Your task:
Copy out every line of the material below word for word, from the first line to the last.

Records to process:
+ + + + + + +
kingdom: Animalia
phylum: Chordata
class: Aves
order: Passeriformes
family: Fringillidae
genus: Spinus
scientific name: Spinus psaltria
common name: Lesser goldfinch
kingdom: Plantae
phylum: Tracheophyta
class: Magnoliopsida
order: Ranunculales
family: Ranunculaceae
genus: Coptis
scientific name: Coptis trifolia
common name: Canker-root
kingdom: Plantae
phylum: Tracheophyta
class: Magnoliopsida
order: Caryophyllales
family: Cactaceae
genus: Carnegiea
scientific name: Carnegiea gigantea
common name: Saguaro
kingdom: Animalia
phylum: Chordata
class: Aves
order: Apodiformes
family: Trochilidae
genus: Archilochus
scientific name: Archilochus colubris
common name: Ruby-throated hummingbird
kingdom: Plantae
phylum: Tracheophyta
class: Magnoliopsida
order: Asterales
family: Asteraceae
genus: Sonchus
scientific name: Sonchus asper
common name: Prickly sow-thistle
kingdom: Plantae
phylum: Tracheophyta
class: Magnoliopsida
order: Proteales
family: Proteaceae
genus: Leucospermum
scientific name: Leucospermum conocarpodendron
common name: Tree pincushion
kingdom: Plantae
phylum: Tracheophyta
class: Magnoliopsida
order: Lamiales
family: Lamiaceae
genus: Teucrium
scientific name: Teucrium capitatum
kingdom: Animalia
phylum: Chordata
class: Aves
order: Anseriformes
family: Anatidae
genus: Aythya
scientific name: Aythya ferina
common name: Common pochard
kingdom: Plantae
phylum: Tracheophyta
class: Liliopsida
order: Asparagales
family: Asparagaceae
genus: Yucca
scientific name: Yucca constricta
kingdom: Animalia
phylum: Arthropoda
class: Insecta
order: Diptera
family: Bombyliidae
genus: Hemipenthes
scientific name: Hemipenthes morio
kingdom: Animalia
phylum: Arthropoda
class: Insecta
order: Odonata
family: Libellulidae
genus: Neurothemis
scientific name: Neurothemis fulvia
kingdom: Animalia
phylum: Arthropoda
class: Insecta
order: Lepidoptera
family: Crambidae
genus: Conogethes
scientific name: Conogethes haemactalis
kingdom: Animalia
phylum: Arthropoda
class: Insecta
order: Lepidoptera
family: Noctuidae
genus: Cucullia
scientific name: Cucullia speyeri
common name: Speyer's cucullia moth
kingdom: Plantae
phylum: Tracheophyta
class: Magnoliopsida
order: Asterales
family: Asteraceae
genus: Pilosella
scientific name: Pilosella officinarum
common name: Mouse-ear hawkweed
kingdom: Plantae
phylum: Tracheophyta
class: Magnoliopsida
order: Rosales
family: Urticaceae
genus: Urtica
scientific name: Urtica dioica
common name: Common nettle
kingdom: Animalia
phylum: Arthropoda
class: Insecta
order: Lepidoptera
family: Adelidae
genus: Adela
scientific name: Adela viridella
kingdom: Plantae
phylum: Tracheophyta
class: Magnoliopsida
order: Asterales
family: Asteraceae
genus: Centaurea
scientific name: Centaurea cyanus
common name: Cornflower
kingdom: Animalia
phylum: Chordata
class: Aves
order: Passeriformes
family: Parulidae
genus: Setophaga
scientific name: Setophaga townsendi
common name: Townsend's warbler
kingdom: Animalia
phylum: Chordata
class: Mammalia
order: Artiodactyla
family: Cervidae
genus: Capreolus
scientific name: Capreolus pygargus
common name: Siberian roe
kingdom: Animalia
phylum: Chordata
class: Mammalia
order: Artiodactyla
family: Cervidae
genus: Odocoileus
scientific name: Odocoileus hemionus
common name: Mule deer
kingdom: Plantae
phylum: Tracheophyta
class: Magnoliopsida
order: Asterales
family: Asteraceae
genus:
+ + + + + + +
Correct answer:
kingdom: Animalia
phylum: Chordata
class: Aves
order: Passeriformes
family: Fringillidae
genus: Spinus
scientific name: Spinus psaltria
common name: Lesser goldfinch
kingdom: Plantae
phylum: Tracheophyta
class: Magnoliopsida
order: Ranunculales
family: Ranunculaceae
genus: Coptis
scientific name: Coptis trifolia
common name: Canker-root
kingdom: Plantae
phylum: Tracheophyta
class: Magnoliopsida
order: Caryophyllales
family: Cactaceae
genus: Carnegiea
scientific name: Carnegiea gigantea
common name: Saguaro
kingdom: Animalia
phylum: Chordata
class: Aves
order: Apodiformes
family: Trochilidae
genus: Archilochus
scientific name: Archilochus colubris
common name: Ruby-throated hummingbird
kingdom: Plantae
phylum: Tracheophyta
class: Magnoliopsida
order: Asterales
family: Asteraceae
genus: Sonchus
scientific name: Sonchus asper
common name: Prickly sow-thistle
kingdom: Plantae
phylum: Tracheophyta
class: Magnoliopsida
order: Proteales
family: Proteaceae
genus: Leucospermum
scientific name: Leucospermum conocarpodendron
common name: Tree pincushion
kingdom: Plantae
phylum: Tracheophyta
class: Magnoliopsida
order: Lamiales
family: Lamiaceae
genus: Teucrium
scientific name: Teucrium capitatum
kingdom: Animalia
phylum: Chordata
class: Aves
order: Anseriformes
family: Anatidae
genus: Aythya
scientific name: Aythya ferina
common name: Common pochard
kingdom: Plantae
phylum: Tracheophyta
class: Liliopsida
order: Asparagales
family: Asparagaceae
genus: Yucca
scientific name: Yucca constricta
kingdom: Animalia
phylum: Arthropoda
class: Insecta
order: Diptera
family: Bombyliidae
genus: Hemipenthes
scientific name: Hemipenthes morio
kingdom: Animalia
phylum: Arthropoda
class: Insecta
order: Odonata
family: Libellulidae
genus: Neurothemis
scientific name: Neurothemis fulvia
kingdom: Animalia
phylum: Arthropoda
class: Insecta
order: Lepidoptera
family: Crambidae
genus: Conogethes
scientific name: Conogethes haemactalis
kingdom: Animalia
phylum: Arthropoda
class: Insecta
order: Lepidoptera
family: Noctuidae
genus: Cucullia
scientific name: Cucullia speyeri
common name: Speyer's cucullia moth
kingdom: Plantae
phylum: Tracheophyta
class: Magnoliopsida
order: Asterales
family: Asteraceae
genus: Pilosella
scientific name: Pilosella officinarum
common name: Mouse-ear hawkweed
kingdom: Plantae
phylum: Tracheophyta
class: Magnoliopsida
order: Rosales
family: Urticaceae
genus: Urtica
scientific name: Urtica dioica
common name: Common nettle
kingdom: Animalia
phylum: Arthropoda
class: Insecta
order: Lepidoptera
family: Adelidae
genus: Adela
scientific name: Adela viridella
kingdom: Plantae
phylum: Tracheophyta
class: Magnoliopsida
order: Asterales
family: Asteraceae
genus: Centaurea
scientific name: Centaurea cyanus
common name: Cornflower
kingdom: Animalia
phylum: Chordata
class: Aves
order: Passeriformes
family: Parulidae
genus: Setophaga
scientific name: Setophaga townsendi
common name: Townsend's warbler
kingdom: Animalia
phylum: Chordata
class: Mammalia
order: Artiodactyla
family: Cervidae
genus: Capreolus
scientific name: Capreolus pygargus
common name: Siberian roe
kingdom: Animalia
phylum: Chordata
class: Mammalia
order: Artiodactyla
family: Cervidae
genus: Odocoileus
scientific name: Odocoileus hemionus
common name: Mule deer
kingdom: Plantae
phylum: Tracheophyta
class: Magnoliopsida
order: Asterales
family: Asteraceae
genus:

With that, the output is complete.